Twiddling with 64-bit values as 2 ints;

Mon Aug 23 14:11:28 GMT 2021

On 23/08/2021 10:18, Stefan Kanthak wrote:
> Adhemerval Zanella <adhemerval.zanella@linaro.org> wrote:
> 
>> On 21/08/2021 10:34, Stefan Kanthak wrote:
>>>
>>> (Heretic.-) questions:
>>> - why does glibc still employ such ugly code?
>>> - Why doesn't glibc take advantage of 64-bit integers in such code?
>>
>> Because no one cared to adjust the implementation.  Recently Wilco
>> has removed a lot of old code that still uses 32-bit instead of 64-bit
>> bo bit twinddling in floating-pointer implementation (check caa884dda7
>> and 9e97f239eae1f2).
> 
> That's good to hear.
> 
>> I think we should move to use a simplest code assuming 64-bit CPU
> 
> D'accord.
> And there's a second direction where you might move: almost all CPUs
> have separate general purpose registers and floating-point registers.
> Bit-twiddling generally needs extra (and sometimes slow) transfers
> between them.
> In 32-bit environment, where arguments are typically passed on the
> stack, at least loading an argument from the stack into a GPR or FPR
> makes no difference.
> In 64-bit environment, where arguments are passed in registers, they
> should be operated on in these registers.
> 
> So: why not implement routines like nextafter() without bit-twiddling,
> using floating-point as far as possible for architectures where this
> gives better results?

Mainly because some math routines are not performance critical in the
sense they are usually not hotspots and for these I would prefer the 
simplest code that work with reasonable performance independently of
the underlying ABI or architecture (using integer operation might be
be for soft-fp ABI for instance).

For symbols are might be performance critical, we do have more optimized
version.  Szabolcs and Wilco spent considerable time to tune a lot of
math functions and to remove the slow code path; also for some routines
we have internal defines that map then to compiler builtin when we know
that compiler and architecture allows us to do so (check the rounding
routines or sqrt for instance).

Recently we are aiming to avoid arch-specific code for complex routines,
and prefer C implementation that leverage the compiler support.  It makes
a *much* maintainable code and without the need to keep evaluating the 
routines on each architecture new iterations (as some routines proven to
be slower than more well coded generic implementation).

> 
> The simple implementation I showed in my initial post improved the
> throughput in my benchmark (on AMD64) by an order of magnitude.
> In Szabolcs Nagy benchmark measuring latency it took 0.04ns/call
> longer (5.72ns vs. 5.68ns) -- despite the POOR job GCC does on FP.
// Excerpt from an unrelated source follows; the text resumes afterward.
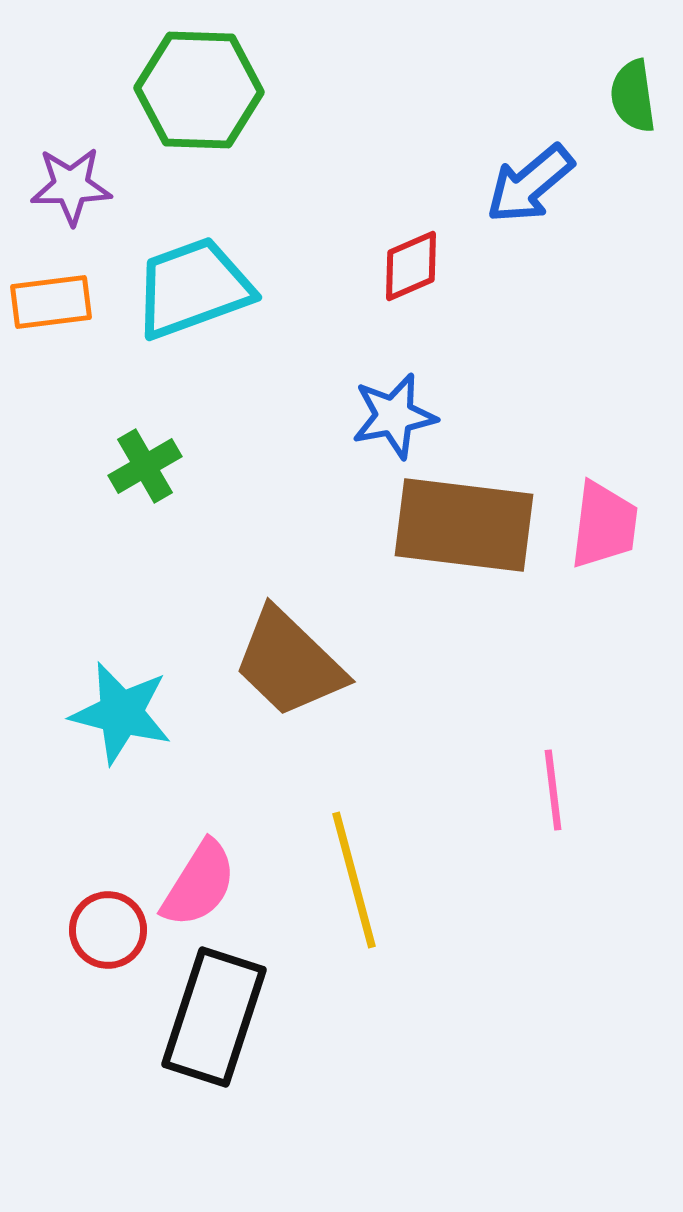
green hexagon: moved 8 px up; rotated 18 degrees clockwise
Your implementation triggered a lot of regression, you will need to sort
this out before considering performance numbers.  Also, we will need
a proper benchmark to evaluate it, as Szabolcs and Wilco has done for
their math work.

> 
> Does GLIBC offer a macro like "PREFER_FP_IMPLEMENTATION" that can be
> used to select between the integer bit-twiddling code and FP-preferring
> code during compilation?

No and I don't think we this would be a good addition.  As before, I would
prefer to have a simple generic implementation that give us a good
performance on modern hardware instead of a configurable one with many
tunables.  The later is increases the maintainable cost (with testing and
performance evaluation).

> 
>> and let the compiler optimize it (which unfortunately gcc is not that
>> smart in all the cases).
> 
> I know, and I just learned that GCC does NOT perform quite some
> optimisations I expect from a mature compiler.
> Quoting Jakub Jelinek on gcc@gcc.gnu.org:
> 
> | GCC doesn't do value range propagation of floating point values, not
> | even the special ones like NaNs, infinities, +/- zeros etc., and without
> | that the earlier ifs aren't taken into account for the earlier code.
> 
> The code I used to demonstrate this deficiency is TOMS 722...
> 
> Stefan
>